[Collected data entries]
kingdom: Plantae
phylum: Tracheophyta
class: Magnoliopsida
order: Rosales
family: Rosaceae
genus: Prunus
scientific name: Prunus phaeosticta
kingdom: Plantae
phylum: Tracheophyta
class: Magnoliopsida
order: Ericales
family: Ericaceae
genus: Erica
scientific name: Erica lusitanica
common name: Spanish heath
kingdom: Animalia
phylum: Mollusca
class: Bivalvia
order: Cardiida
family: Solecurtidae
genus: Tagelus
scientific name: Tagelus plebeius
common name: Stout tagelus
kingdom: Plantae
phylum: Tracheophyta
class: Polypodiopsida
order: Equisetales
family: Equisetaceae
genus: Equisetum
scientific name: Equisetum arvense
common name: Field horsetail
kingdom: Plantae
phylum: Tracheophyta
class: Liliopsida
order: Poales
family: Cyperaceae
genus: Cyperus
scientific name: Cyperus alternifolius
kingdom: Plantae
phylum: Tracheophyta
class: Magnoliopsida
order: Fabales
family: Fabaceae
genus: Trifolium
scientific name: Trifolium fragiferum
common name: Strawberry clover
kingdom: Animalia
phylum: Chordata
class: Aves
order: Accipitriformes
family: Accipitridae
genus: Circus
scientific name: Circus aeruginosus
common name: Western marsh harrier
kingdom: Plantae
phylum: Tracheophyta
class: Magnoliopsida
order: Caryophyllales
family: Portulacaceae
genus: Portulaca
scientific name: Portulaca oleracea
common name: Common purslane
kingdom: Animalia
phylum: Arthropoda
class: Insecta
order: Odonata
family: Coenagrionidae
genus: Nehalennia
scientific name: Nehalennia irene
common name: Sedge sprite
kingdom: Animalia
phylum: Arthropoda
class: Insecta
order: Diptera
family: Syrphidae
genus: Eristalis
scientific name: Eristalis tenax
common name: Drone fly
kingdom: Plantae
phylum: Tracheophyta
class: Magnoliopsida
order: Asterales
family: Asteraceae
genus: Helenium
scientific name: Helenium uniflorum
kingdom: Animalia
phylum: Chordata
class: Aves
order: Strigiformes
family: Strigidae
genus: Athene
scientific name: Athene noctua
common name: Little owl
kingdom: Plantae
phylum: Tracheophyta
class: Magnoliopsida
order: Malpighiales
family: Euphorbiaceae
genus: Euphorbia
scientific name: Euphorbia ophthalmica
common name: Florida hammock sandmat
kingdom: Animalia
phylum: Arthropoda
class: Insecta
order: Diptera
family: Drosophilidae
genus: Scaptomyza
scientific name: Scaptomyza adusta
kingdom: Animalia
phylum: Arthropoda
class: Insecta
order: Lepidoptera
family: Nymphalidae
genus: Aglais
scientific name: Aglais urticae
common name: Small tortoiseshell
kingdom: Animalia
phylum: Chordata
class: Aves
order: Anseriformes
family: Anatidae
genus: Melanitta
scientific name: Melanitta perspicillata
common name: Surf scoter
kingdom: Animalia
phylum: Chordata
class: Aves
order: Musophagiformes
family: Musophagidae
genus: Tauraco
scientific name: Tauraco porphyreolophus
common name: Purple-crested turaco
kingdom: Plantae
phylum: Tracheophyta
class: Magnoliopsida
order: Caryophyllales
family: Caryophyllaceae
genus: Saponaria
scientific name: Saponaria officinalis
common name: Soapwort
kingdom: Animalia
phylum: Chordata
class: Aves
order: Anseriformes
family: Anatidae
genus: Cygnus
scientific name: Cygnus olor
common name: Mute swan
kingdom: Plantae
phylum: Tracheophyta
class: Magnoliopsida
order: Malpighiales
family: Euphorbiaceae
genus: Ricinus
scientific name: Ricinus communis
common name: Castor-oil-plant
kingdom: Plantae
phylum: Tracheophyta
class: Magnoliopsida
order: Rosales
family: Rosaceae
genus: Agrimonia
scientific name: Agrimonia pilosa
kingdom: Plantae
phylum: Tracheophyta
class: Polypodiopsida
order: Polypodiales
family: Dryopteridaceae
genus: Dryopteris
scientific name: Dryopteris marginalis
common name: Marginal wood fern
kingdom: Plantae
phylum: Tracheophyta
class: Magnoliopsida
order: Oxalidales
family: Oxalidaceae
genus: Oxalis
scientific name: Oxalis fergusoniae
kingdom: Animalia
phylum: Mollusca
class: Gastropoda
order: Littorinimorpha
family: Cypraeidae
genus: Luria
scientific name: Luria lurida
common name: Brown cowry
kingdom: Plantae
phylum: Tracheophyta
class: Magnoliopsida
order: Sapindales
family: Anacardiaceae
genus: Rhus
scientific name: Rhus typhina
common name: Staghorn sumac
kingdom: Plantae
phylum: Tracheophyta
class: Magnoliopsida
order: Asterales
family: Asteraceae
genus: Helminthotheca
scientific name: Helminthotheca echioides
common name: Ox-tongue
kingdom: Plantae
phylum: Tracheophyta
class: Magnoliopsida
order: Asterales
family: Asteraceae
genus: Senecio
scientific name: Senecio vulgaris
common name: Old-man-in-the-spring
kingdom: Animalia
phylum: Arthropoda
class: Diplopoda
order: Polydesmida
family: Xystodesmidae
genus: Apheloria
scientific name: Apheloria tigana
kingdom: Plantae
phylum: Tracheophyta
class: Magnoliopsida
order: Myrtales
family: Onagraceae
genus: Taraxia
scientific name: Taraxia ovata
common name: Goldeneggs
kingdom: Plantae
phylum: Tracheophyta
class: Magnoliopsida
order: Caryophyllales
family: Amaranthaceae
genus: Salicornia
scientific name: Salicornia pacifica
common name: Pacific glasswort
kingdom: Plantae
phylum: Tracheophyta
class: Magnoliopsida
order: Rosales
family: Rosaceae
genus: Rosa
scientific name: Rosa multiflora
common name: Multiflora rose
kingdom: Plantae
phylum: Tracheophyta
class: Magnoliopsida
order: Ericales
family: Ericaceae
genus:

#### Task brief:
Rewrite all the lines of the records above, swapping each "scientific name" for "binomial name" and leaving everything else the same.

#### Answer:
kingdom: Plantae
phylum: Tracheophyta
class: Magnoliopsida
order: Rosales
family: Rosaceae
genus: Prunus
binomial name: Prunus phaeosticta
kingdom: Plantae
phylum: Tracheophyta
class: Magnoliopsida
order: Ericales
family: Ericaceae
genus: Erica
binomial name: Erica lusitanica
common name: Spanish heath
kingdom: Animalia
phylum: Mollusca
class: Bivalvia
order: Cardiida
family: Solecurtidae
genus: Tagelus
binomial name: Tagelus plebeius
common name: Stout tagelus
kingdom: Plantae
phylum: Tracheophyta
class: Polypodiopsida
order: Equisetales
family: Equisetaceae
genus: Equisetum
binomial name: Equisetum arvense
common name: Field horsetail
kingdom: Plantae
phylum: Tracheophyta
class: Liliopsida
order: Poales
family: Cyperaceae
genus: Cyperus
binomial name: Cyperus alternifolius
kingdom: Plantae
phylum: Tracheophyta
class: Magnoliopsida
order: Fabales
family: Fabaceae
genus: Trifolium
binomial name: Trifolium fragiferum
common name: Strawberry clover
kingdom: Animalia
phylum: Chordata
class: Aves
order: Accipitriformes
family: Accipitridae
genus: Circus
binomial name: Circus aeruginosus
common name: Western marsh harrier
kingdom: Plantae
phylum: Tracheophyta
class: Magnoliopsida
order: Caryophyllales
family: Portulacaceae
genus: Portulaca
binomial name: Portulaca oleracea
common name: Common purslane
kingdom: Animalia
phylum: Arthropoda
class: Insecta
order: Odonata
family: Coenagrionidae
genus: Nehalennia
binomial name: Nehalennia irene
common name: Sedge sprite
kingdom: Animalia
phylum: Arthropoda
class: Insecta
order: Diptera
family: Syrphidae
genus: Eristalis
binomial name: Eristalis tenax
common name: Drone fly
kingdom: Plantae
phylum: Tracheophyta
class: Magnoliopsida
order: Asterales
family: Asteraceae
genus: Helenium
binomial name: Helenium uniflorum
kingdom: Animalia
phylum: Chordata
class: Aves
order: Strigiformes
family: Strigidae
genus: Athene
binomial name: Athene noctua
common name: Little owl
kingdom: Plantae
phylum: Tracheophyta
class: Magnoliopsida
order: Malpighiales
family: Euphorbiaceae
genus: Euphorbia
binomial name: Euphorbia ophthalmica
common name: Florida hammock sandmat
kingdom: Animalia
phylum: Arthropoda
class: Insecta
order: Diptera
family: Drosophilidae
genus: Scaptomyza
binomial name: Scaptomyza adusta
kingdom: Animalia
phylum: Arthropoda
class: Insecta
order: Lepidoptera
family: Nymphalidae
genus: Aglais
binomial name: Aglais urticae
common name: Small tortoiseshell
kingdom: Animalia
phylum: Chordata
class: Aves
order: Anseriformes
family: Anatidae
genus: Melanitta
binomial name: Melanitta perspicillata
common name: Surf scoter
kingdom: Animalia
phylum: Chordata
class: Aves
order: Musophagiformes
family: Musophagidae
genus: Tauraco
binomial name: Tauraco porphyreolophus
common name: Purple-crested turaco
kingdom: Plantae
phylum: Tracheophyta
class: Magnoliopsida
order: Caryophyllales
family: Caryophyllaceae
genus: Saponaria
binomial name: Saponaria officinalis
common name: Soapwort
kingdom: Animalia
phylum: Chordata
class: Aves
order: Anseriformes
family: Anatidae
genus: Cygnus
binomial name: Cygnus olor
common name: Mute swan
kingdom: Plantae
phylum: Tracheophyta
class: Magnoliopsida
order: Malpighiales
family: Euphorbiaceae
genus: Ricinus
binomial name: Ricinus communis
common name: Castor-oil-plant
kingdom: Plantae
phylum: Tracheophyta
class: Magnoliopsida
order: Rosales
family: Rosaceae
genus: Agrimonia
binomial name: Agrimonia pilosa
kingdom: Plantae
phylum: Tracheophyta
class: Polypodiopsida
order: Polypodiales
family: Dryopteridaceae
genus: Dryopteris
binomial name: Dryopteris marginalis
common name: Marginal wood fern
kingdom: Plantae
phylum: Tracheophyta
class: Magnoliopsida
order: Oxalidales
family: Oxalidaceae
genus: Oxalis
binomial name: Oxalis fergusoniae
kingdom: Animalia
phylum: Mollusca
class: Gastropoda
order: Littorinimorpha
family: Cypraeidae
genus: Luria
binomial name: Luria lurida
common name: Brown cowry
kingdom: Plantae
phylum: Tracheophyta
class: Magnoliopsida
order: Sapindales
family: Anacardiaceae
genus: Rhus
binomial name: Rhus typhina
common name: Staghorn sumac
kingdom: Plantae
phylum: Tracheophyta
class: Magnoliopsida
order: Asterales
family: Asteraceae
genus: Helminthotheca
binomial name: Helminthotheca echioides
common name: Ox-tongue
kingdom: Plantae
phylum: Tracheophyta
class: Magnoliopsida
order: Asterales
family: Asteraceae
genus: Senecio
binomial name: Senecio vulgaris
common name: Old-man-in-the-spring
kingdom: Animalia
phylum: Arthropoda
class: Diplopoda
order: Polydesmida
family: Xystodesmidae
genus: Apheloria
binomial name: Apheloria tigana
kingdom: Plantae
phylum: Tracheophyta
class: Magnoliopsida
order: Myrtales
family: Onagraceae
genus: Taraxia
binomial name: Taraxia ovata
common name: Goldeneggs
kingdom: Plantae
phylum: Tracheophyta
class: Magnoliopsida
order: Caryophyllales
family: Amaranthaceae
genus: Salicornia
binomial name: Salicornia pacifica
common name: Pacific glasswort
kingdom: Plantae
phylum: Tracheophyta
class: Magnoliopsida
order: Rosales
family: Rosaceae
genus: Rosa
binomial name: Rosa multiflora
common name: Multiflora rose
kingdom: Plantae
phylum: Tracheophyta
class: Magnoliopsida
order: Ericales
family: Ericaceae
genus:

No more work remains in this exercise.